D’autres caractéristiques plus sûres nous ont même permis de déterminer le sexe et l’âge du cardinal. Les mâles du Cardinal à tête noire présentent un contraste entre leur dos rayé de brun et leur croupion uni, de couleur fauve chez l’immature et cannelle chez l’adulte. Chez notre oiseau, l’absence de contraste entre le dos et le croupion, tous deux rayés de brun, élimine la possibilité d’un mâle. Notre cardinal était donc une femelle.
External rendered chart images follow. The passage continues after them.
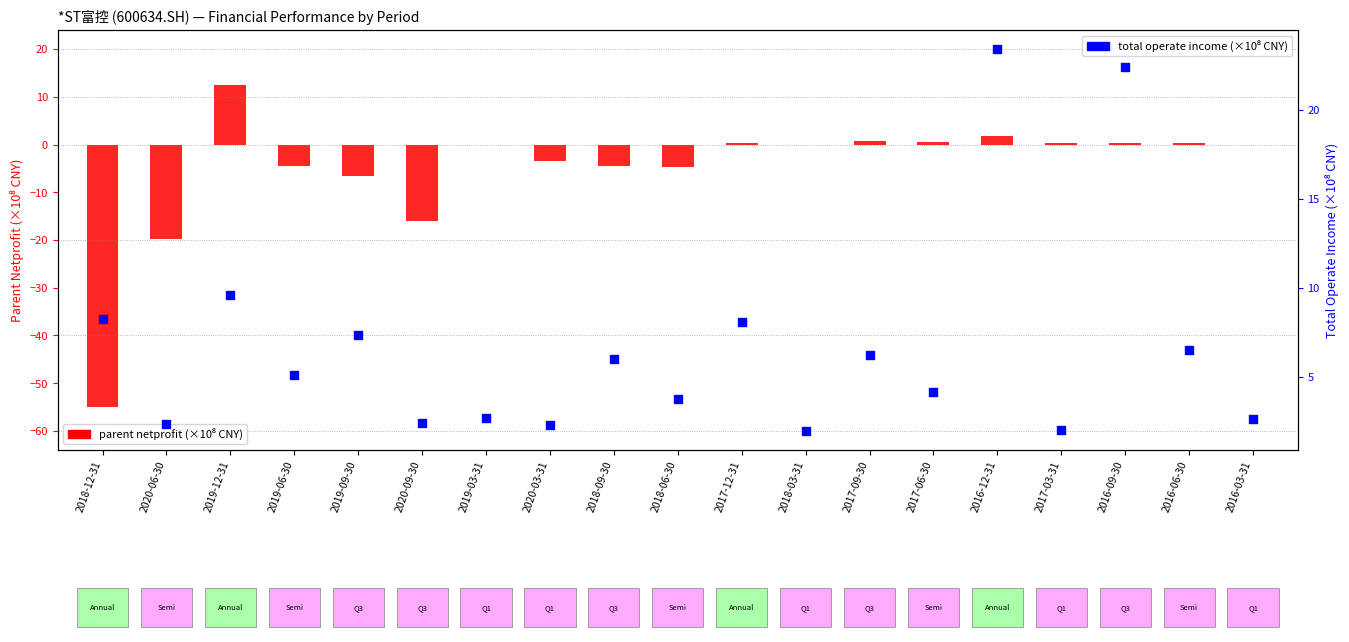

Which series reaches the minimum Y coordinate?

parent netprofit (×10⁸)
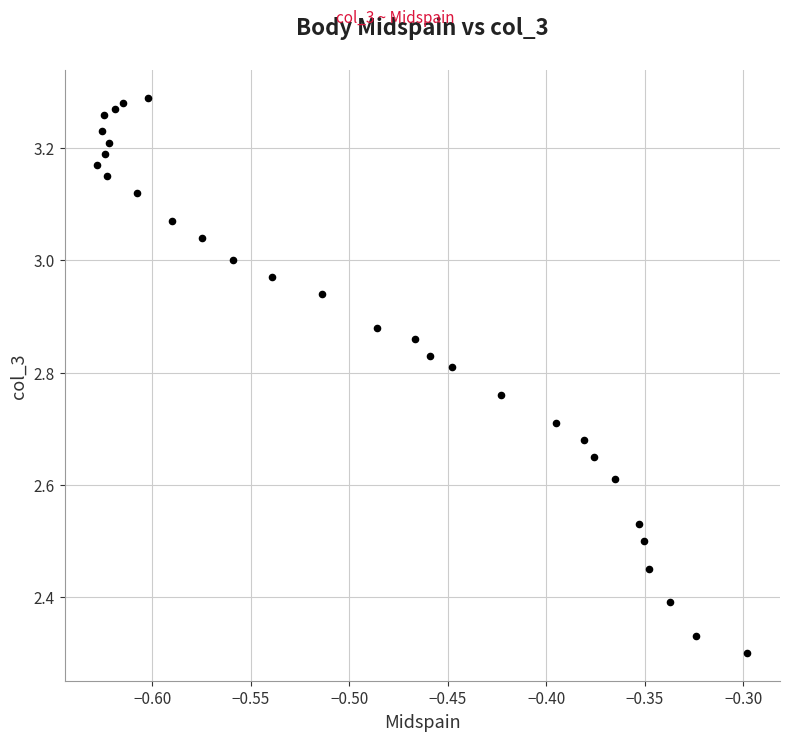

What is the range of Y values (max minus min)?

1.0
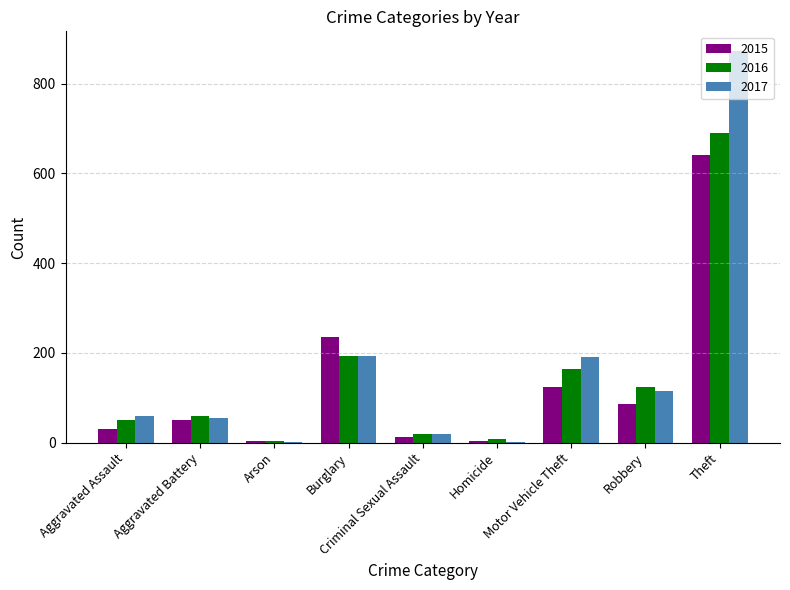

What is the sum of all 2016 values?

1310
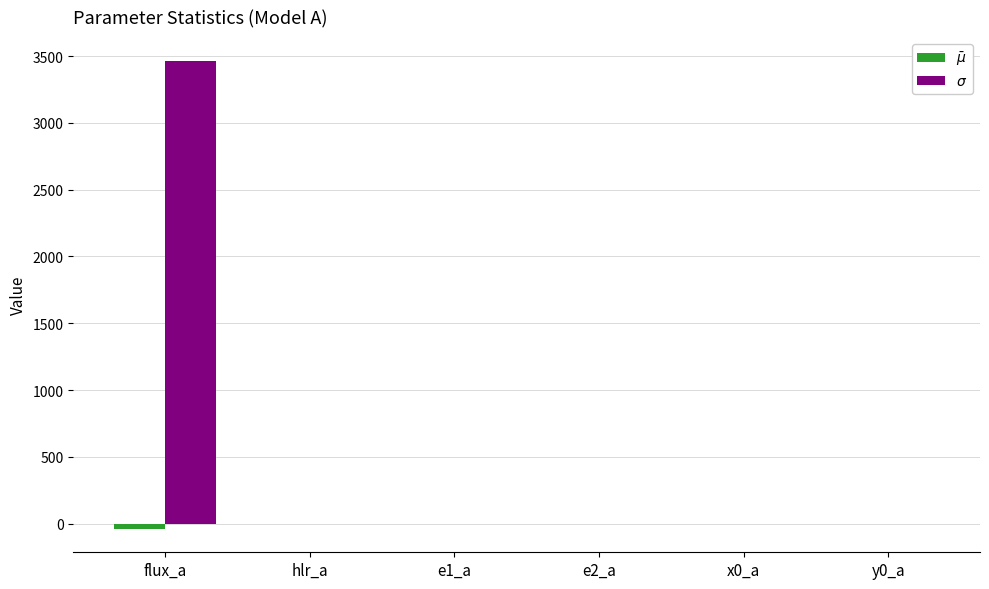

What is the greatest value displayed?

3466.3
Et maintenant, était-ce une femelle adulte ou immature? Chez plusieurs espèces de passereaux, une mue partielle se produit souvent chez les jeunes oiseaux durant leur premier automne. C’est le cas chez les cardinaux du genre Pheucticus où une partie des couvertures sus-alaires, celles situées les plus près du corps, est remplacée par des plumes neuves. Lorsqu’observé attentivement (et de près!), il peut être possible de voir la différence entre les vieilles plumes, qui sont usées et de coloration plus pâle, et les plumes neuves qui sont en parfait état et légèrement plus sombres. Bien vues au téléscope, les couvertures sus-alaires toutes du même ton de brun nous ont confirmé qu’il s’agissait d’un adulte. La très petite quantité de blanc visible à la base des primaires aurait pu laisser croire à la possibilité d’un immature mais, chez certaines femelles adultes, ce blanc est tellement restreint qu’il n’est pas discernable autrement qu’en ayant l’oiseau en main. Tous ces détails nous ont permis de conclure qu’il s’agissait d’une femelle adulte de Cardinal à tête noire.
Cardinal à tête noire – La Pocatière – 22 novembre 2003 © Claude Auchu
Le Cardinal à tête noire niche dans les forêts de la moitié ouest des États-Unis. Au Canada, il est restreint au sud de la Colombie-Britannique, à l’extrême sud de l’Alberta et parfois de la Saskatchewan. Il hiverne principalement au Mexique. C’est une espèce très près génétiquement de notre Cardinal à poitrine rose qu’il remplace d’ailleurs dans l’ouest du continent. Certains considèrent même que ces deux espèces n’en forment en fait qu’une seule. Dans la mince zone de chevauchement de leurs aires de nidification, des hybrides sont régulièrement observés. Dans l’est du continent, le Cardinal à tête noire est un visiteur inusité qui est observé surtout en fin d’automne ou en hiver, soit longtemps après que les derniers Cardinaux à poitrine rose aient quitté leurs quartiers d’été. L’oiseau de La Pocatière n’était à ce moment que la troisième présence de l’espèce au Québec. Il consitue encore une des espèces les plus rares à l’échelle provinciale jamais trouvée dans ma région. Il y a maintenant sept mentions dans la province : trois en novembre, une en mai, une en juin et deux d’oiseaux qui semblent avoir réussi à hiverner! Les mentions hivernales du Cardinal à poitrine rose ne sont pas beaucoup plus communes, je crois même qu’il n’y a pas encore d’hivernage réussi au Québec! Autrement dit, le Cardinal à poitrine rose est probablement plus rare au Québec en hiver que son cousin à tête noire! Si vous avez la chance d’en croiser un, inspectez-le bien! En attendant, souhaitons bonne chance au Cardinal à poitrine rose de Vaudreuil-Dorion!